Analysing brainwaves or Electroencephalograms (EEG) is the gold standard in detecting anomalies in brain activity such as seizures. This ground-breaking research has the potential to make EEG monitoring more prevalent in medical settings - including those in disadvantaged communities - leading to faster response times and the potential to save many vulnerable lives. It also reduces the burden of analysing EEG data, allowing two hours of EEG to be screened in just three seconds.
The new method of analysis extends the concept of the stethoscope used by doctors to listen to heart, lung or other sounds from a patient’s body to also listen to brainwaves. While neurophysiologists use EEG recordings to identify seizures visually, this is a slow and cumbersome process for the medic, which involves scrolling through thousands of images. This expertise also requires a significant amount of training that is not readily available on a continuous basis in all hospitals.
This new AI-driven mechanism ingeniously converts brainwaves to sound. Human ears are more sensitive to changes in frequency and evolution of morphology in time – the signature of many seizures. By focusing the listener’s attention to interesting segments in the recording, EEG seizures can be distinctly heard.
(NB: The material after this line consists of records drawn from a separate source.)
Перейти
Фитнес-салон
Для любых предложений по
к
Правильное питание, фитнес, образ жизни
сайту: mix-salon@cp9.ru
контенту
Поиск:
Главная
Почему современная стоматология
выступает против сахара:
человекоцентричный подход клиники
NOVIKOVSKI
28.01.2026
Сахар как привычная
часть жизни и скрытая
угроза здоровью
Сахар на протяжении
Feedback from the end-users, such as medical professionals with no training in interpreting raw neonatal EEG, indicates that the accuracy of detecting the presence of a seizure in a long recording using this method is on par with experienced neurophysiologists trained to visually interpret neonatal EEG.
Professor Andriy Temko, co-supervisor of the study, School of Engineering and Architecture, UCC, commented:
“A lack of interpretation expertise has always been a bottleneck in the widespread usage of EEG monitoring in newborns. To address that, previous research has focused on developing black box AI models to analyse EEG signals. While outstanding performances were obtained, the practical applicability was limited. The AI was uninterpretable by most and useful for those who already know how to analyse neonatal EEG. We have developed a method where AI augments human senses in an explainable manner to keep a healthcare professional in the decision-making loop. It is a potential game-changer in the EEG monitoring industry as the new method brings both accuracy and speed while requiring no training to be adopted in clinical settings."
Dr. Emanuel Popovici, co-supervisor of the study, School of Engineering and Architecture, UCC, added:
“This potentially high-impact research further demonstrates the importance of interdisciplinary research and the power of openly available EEG data. It is another great example of the type of projects which can better humanity. The study opens up many possibilities in the future, from battery-operated edge devices to bringing this technology closer to the patient through commercialisation - ultimately contributing to improved care in disadvantaged communities settings.”